French advertising designer

Rémi Babinet (born 1957) is a French creative director, best known for his work on Evian's "Live Young" campaign. He is the founding chairman of BETC and global chief creative officer of Havas. He is also the author of the book BETC Paris – Global Advertising Agency.

== Career ==
Babinet's advertising career began in the late 1980s with internships at Saatchi & Saatchi, Y&R and BDDP (now TBWA Paris). In 1986 BDDP hired him as a copywriter and he eventually rose to the position of creative director. During that period, and alongside his partner, the art director Philippe Pollet-Villard, he produced campaigns for Polaroid, Virgin Megastore, BMW, McCain, Le Monde, Wonderbra, Galeries Lafayette and Canal+.
In 1995, Babinet founded the agency Babinet Tong Cuong alongside associate Eric Tong Cuong. Mercedes Erra joined them in 1995 and the agency was renamed Babinet Erra Tong Cuong Euro RSCG. Tong Cuong left the company in 2002. In July 2005, Babinet was made chief creative officer of Euro RSCG Worldwide (today known as Havas Worldwide).
From 2003 to 2007, Babinet was president of the French Art Directors Club and in June 2014, he presided over the press jury at the Cannes Lions International Festival of Creativity.

In May 2016, Forbes magazine selected Babinet as one of the world's ten best creative directors.

=== BETC ===

Babinet cofounded BETC, a French advertising agency, in 1995. Babinet has spoken extensively about what he believes sets BETC apart from other agencies. In an interview with Brazil's Meio & Mensagem publication, he claims the difference stems from two things: "The first is that we do not have a creative process formalized: No rules, no preconceived ideas." The second is that they "do not believe in the culture of globalization, a mold that fits all. We believe that a strong brand globally needs to have powerful roots."
Building on that last idea, Babinet has said BETC makes a conscious effort to separate itself from how people perceive the French, a culture he calls "unique" but something people either "love or hate". He considers BETC an "international brand" that retains a French identity because of its work with renowned French brands, such as Air France, Evian and Lacoste.
On advertising in general, Babinet has said he finds "simplicity is the most difficult of all to achieve".

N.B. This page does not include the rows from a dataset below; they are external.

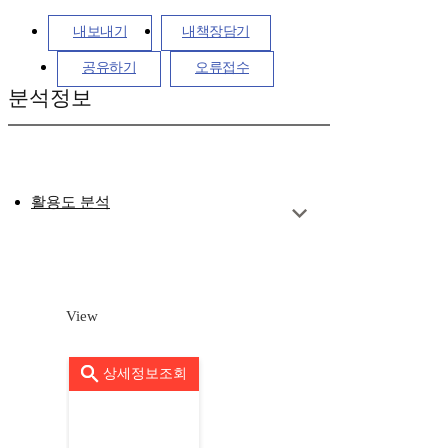
내보내기
내책장담기
공유하기
오류접수
분석정보
활용도 분석
View
상세정보조회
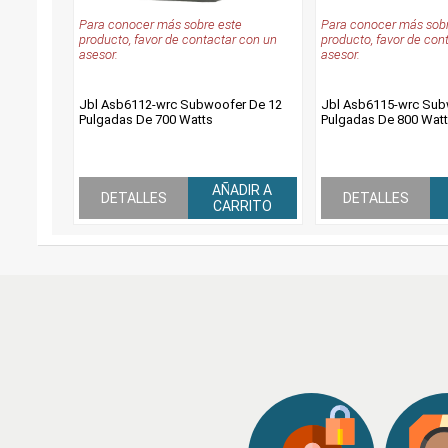
Para conocer más sobre este
Para conocer más sobr
producto, favor de contactar con un
producto, favor de con
asesor.
asesor.
Jbl Asb6112-wrc Subwoofer De 12
Jbl Asb6115-wrc Sub
Pulgadas De 700 Watts
Pulgadas De 800 Wat
AÑADIR A
DETALLES
DETALLES
CARRITO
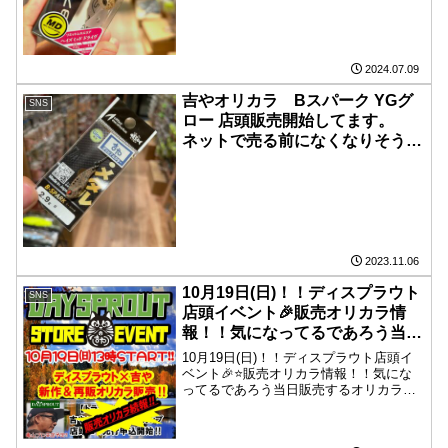
ブローディープ狙いに最高です😀
明日7月10日より、 店頭販売スタ
ート！！
2024.07.09
吉やオリカラ Bスパーク YGグ
SNS
ロー 店頭販売開始してます。
ネットで売る前になくなりそうで
す。
2023.11.06
10月19日(日)！！ディスプラウト
SNS
店頭イベント🎉販売オリカラ情
報！！気になってるであろう当日
販売するオリカラを少しだけご紹
10月19日(日)！！ディスプラウト店頭イ
介🤫
ベント🎉⭐️販売オリカラ情報！！気にな
ってるであろう当日販売するオリカラを
少しだけご紹介🤫⭐️ピコイーグルプレー
ヤーG2 アンノウンキャンタさん提供カラ
ー【アンノウン】の火付け役にもなった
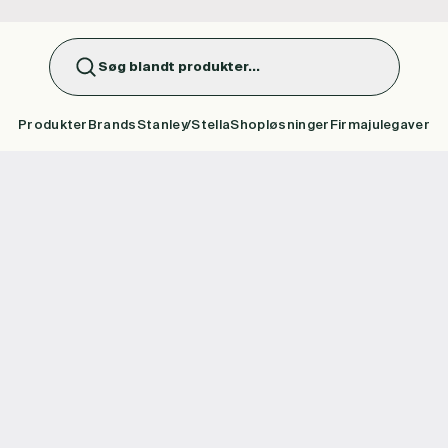
Søg blandt produkter...
Produkter
Brands
Stanley/Stella
Shopløsninger
Firmajulegaver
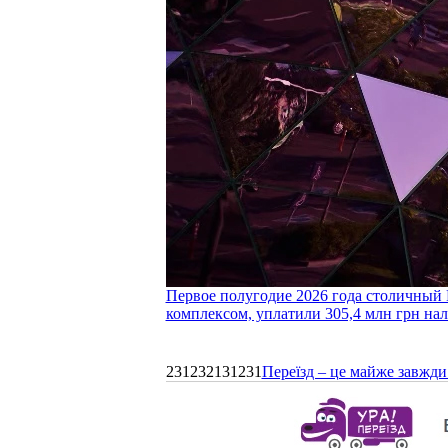
Первое полугодие 2026 года столичный 
комплексом, уплатили 305,4 млн грн нал
231232131231
Переїзд – це майже завжди 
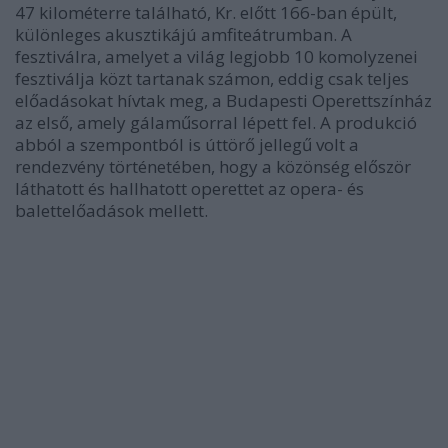
47 kilométerre található, Kr. előtt 166-ban épült,
különleges akusztikájú amfiteátrumban. A
fesztiválra, amelyet a világ legjobb 10 komolyzenei
fesztiválja közt tartanak számon, eddig csak teljes
előadásokat hívtak meg, a Budapesti Operettszínház
az első, amely gálaműsorral lépett fel. A produkció
abból a szempontból is úttörő jellegű volt a
rendezvény történetében, hogy a közönség először
láthatott és hallhatott operettet az opera- és
balettelőadások mellett.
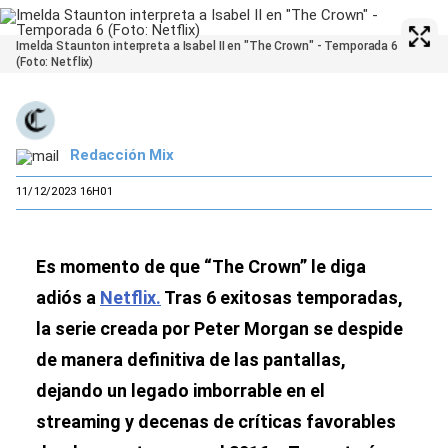
Imelda Staunton interpreta a Isabel II en "The Crown" - Temporada 6
(Foto: Netflix)
Redacción Mix
11/12/2023 16H01
Es momento de que “The Crown” le diga
adiós a
Netflix.
Tras 6 exitosas temporadas,
la serie creada por Peter Morgan se despide
de manera definitiva de las pantallas,
dejando un legado imborrable en el
streaming y decenas de críticas favorables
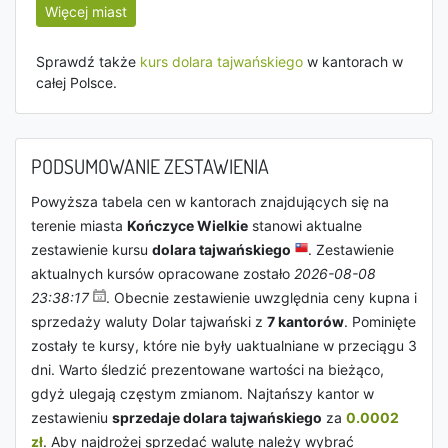
Więcej miast
Sprawdź także
kurs dolara tajwańskiego
w kantorach w
całej Polsce.
PODSUMOWANIE ZESTAWIENIA
Powyższa tabela cen w kantorach znajdujących się na
terenie miasta
Kończyce Wielkie
stanowi aktualne
zestawienie kursu
dolara tajwańskiego
. Zestawienie
aktualnych kursów opracowane zostało
2026-08-08
23:38:17
. Obecnie zestawienie uwzględnia ceny kupna i
sprzedaży waluty Dolar tajwański z
7 kantorów
. Pominięte
zostały te kursy, które nie były uaktualniane w przeciągu 3
dni. Warto śledzić prezentowane wartości na bieżąco,
gdyż ulegają częstym zmianom. Najtańszy kantor w
zestawieniu
sprzedaje dolara tajwańskiego
za
0.0002
zł
. Aby najdrożej sprzedać walutę należy wybrać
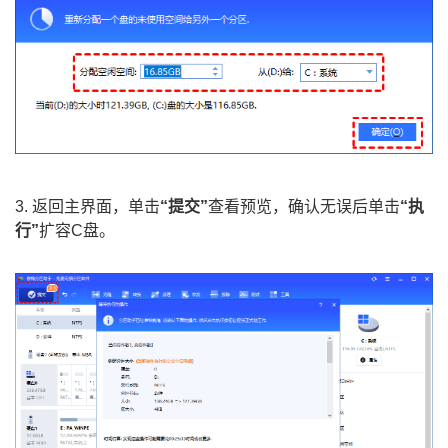
3. 返回主界面，单击
“提交”
查看预览，确认无误后单击
“执
行”
扩容C盘。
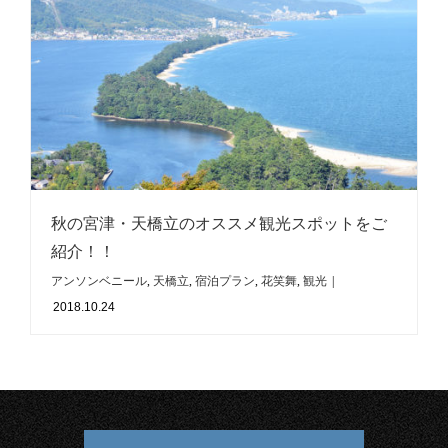
秋の宮津・天橋立のオススメ観光スポットをご
紹介！！
アンソンベニール
,
天橋立
,
宿泊プラン
,
花笑舞
,
観光
|
2018.10.24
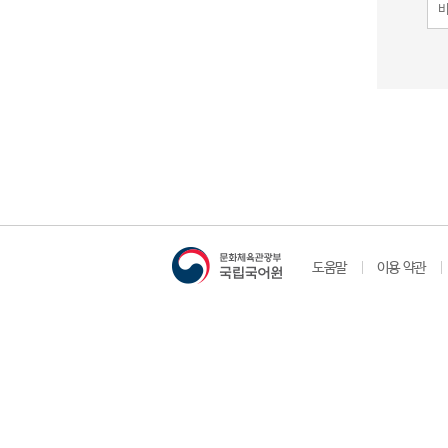
도움말
이용 약관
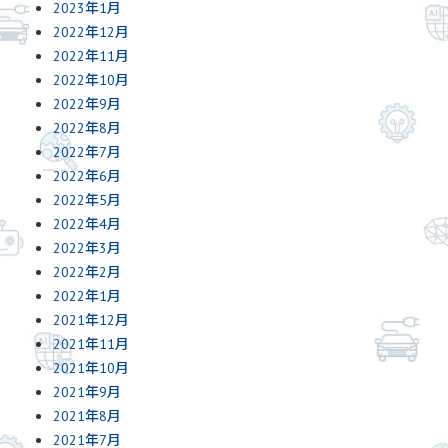
2023年1月
2022年12月
2022年11月
2022年10月
2022年9月
2022年8月
2022年7月
2022年6月
2022年5月
2022年4月
2022年3月
2022年2月
2022年1月
2021年12月
2021年11月
2021年10月
2021年9月
2021年8月
2021年7月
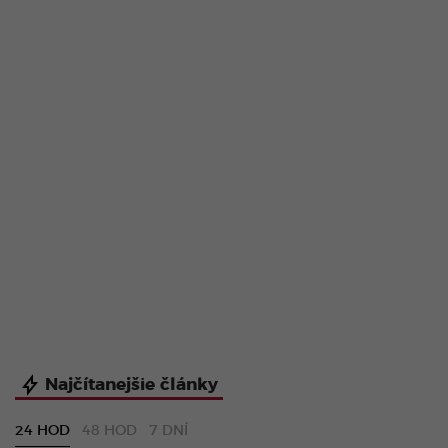
Najčítanejšie články
24 HOD
48 HOD
7 DNÍ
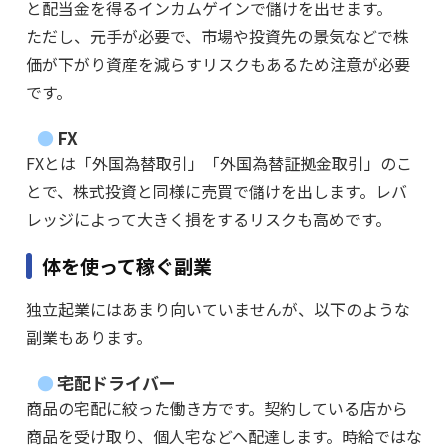
と配当金を得るインカムゲインで儲けを出せます。
ただし、元手が必要で、市場や投資先の景気などで株
価が下がり資産を減らすリスクもあるため注意が必要
です。
FX
FXとは「外国為替取引」「外国為替証拠金取引」のこ
とで、株式投資と同様に売買で儲けを出します。レバ
レッジによって大きく損をするリスクも高めです。
体を使って稼ぐ副業
独立起業にはあまり向いていませんが、以下のような
副業もあります。
宅配ドライバー
商品の宅配に絞った働き方です。契約している店から
商品を受け取り、個人宅などへ配達します。時給ではな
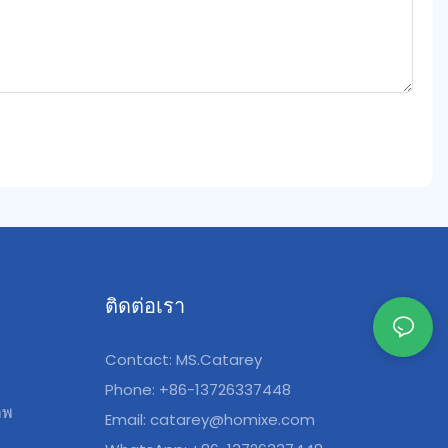
ติดต่อเรา
Contact: MS.Catarey
Phone: +86-13726337448
าพ
Email:
catarey@homixe.com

In 2008, Babinet wrote the book ‘'BETC Paris'’. The book is an overview of BETC's trajectory, work and agency culture, with a special focus on its efforts in music, fashion, design and photography.

BETC London was opened in 2011. In 2014, BETC São Paulo was opened.

Babinet continues to act as global creative director for several of BETC's largest clients, including Air France and Evian, whose “Rollerbabies” campaign was listed in the Guinness Book of World Records as the most-viewed online ad to date (45,166,109 views at the time of its 2009 distinction).

In July 2016 BETC moved to Les Magasins généraux in Pantin.

== Personal life ==

Babinet was born in 1957 in the Paris suburb of Suresnes. His father is a university law professor and his mother operates an independent children's bookstore in Strasbourg.